The no-frills budget airline are set to raise their prices in response to the sharp increase in fuel prices
The Irish airline who are famous for their no-frills cheap-as-chips airfares say that rising fuel costs mean that the price of tickets are set to rise.
"There's no doubt that at the lower end of the marketplace, our really cheap promotional fares - the one euro fares, the €0.99 fares, even the €9.99 fares, I think you will not see those fares for the next number of years," he BBC Radio 4's Today programme.
Despite this, he doesn’t expect to see a drop in business anytime soon.
"We think people will continue to fly frequently.”
“But I think people are going to become much more price sensitive and therefore my view of life is that people will trade down in their many millions.”
As the price of airfares have dropped in recent decades, the number of flights has risen, causing concern surrounding climate change.
Commercial flights account for 2.4pc of global CO2 emissions, with the sector facing pressure to significantly reduce its impact.
O’Leary has said that Ryanair have plans to invest in more fuel-efficient aircrafts.
Following the post-pandemic demand for air travel, staff shortages and airport chaos have led to major delays and flight cancellations across the globe.

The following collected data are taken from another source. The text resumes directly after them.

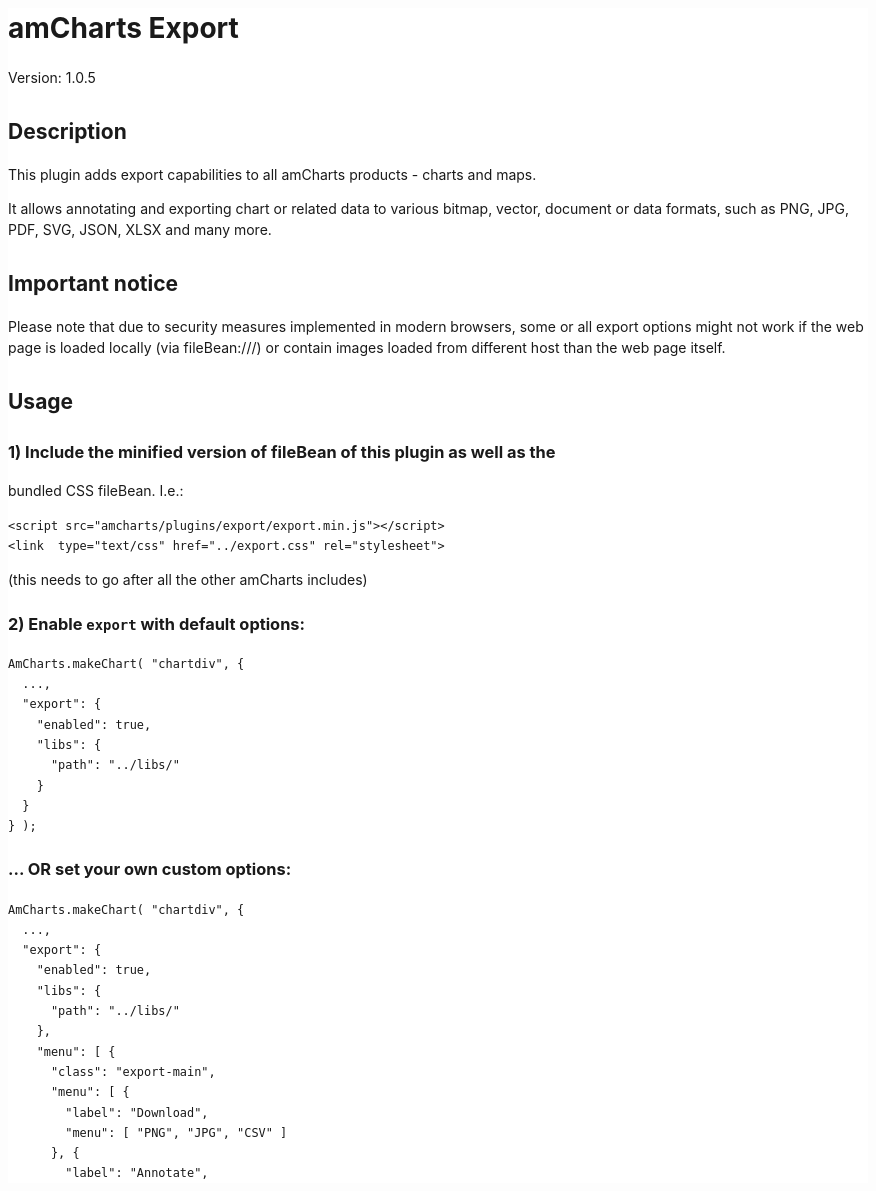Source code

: # amCharts Export

Version: 1.0.5


## Description

This plugin adds export capabilities to all amCharts products - charts and maps.

It allows annotating and exporting chart or related data to various bitmap, 
vector, document or data formats, such as PNG, JPG, PDF, SVG, JSON, XLSX and 
many more.


## Important notice

Please note that due to security measures implemented in modern browsers, some 
or all export options might not work if the web page is loaded locally (via 
fileBean:///) or contain images loaded from different host than the web page itself.


## Usage

### 1) Include the minified version of fileBean of this plugin as well as the 
bundled CSS fileBean. I.e.:

```
<script src="amcharts/plugins/export/export.min.js"></script>
<link  type="text/css" href="../export.css" rel="stylesheet">
```

(this needs to go after all the other amCharts includes)

### 2) Enable `export` with default options:

```
AmCharts.makeChart( "chartdiv", {
  ...,
  "export": {
    "enabled": true,
    "libs": {
      "path": "../libs/"
    }
  }
} );
```

### ... OR set your own custom options:

```
AmCharts.makeChart( "chartdiv", {
  ...,
  "export": {
    "enabled": true,
    "libs": {
      "path": "../libs/"
    },
    "menu": [ {
      "class": "export-main",
      "menu": [ {
        "label": "Download",
        "menu": [ "PNG", "JPG", "CSV" ]
      }, {
        "label": "Annotate",
```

Michael O'Leary said he had "very little sympathy" for airports, adding “they knew schedules months in advance” and that security staff require less training than pilots.
He added that Ryanair were “part lucky and part brave” in their handling of the situation, according to the CEO of the airline.
According to air travel consultancy OAG, Ryanair cancelled 0.3pc of flights in the first six months of 2022, compared to British Airways who cancelled 3.5pc and Easyjet who cancelled 2.8pc of flights.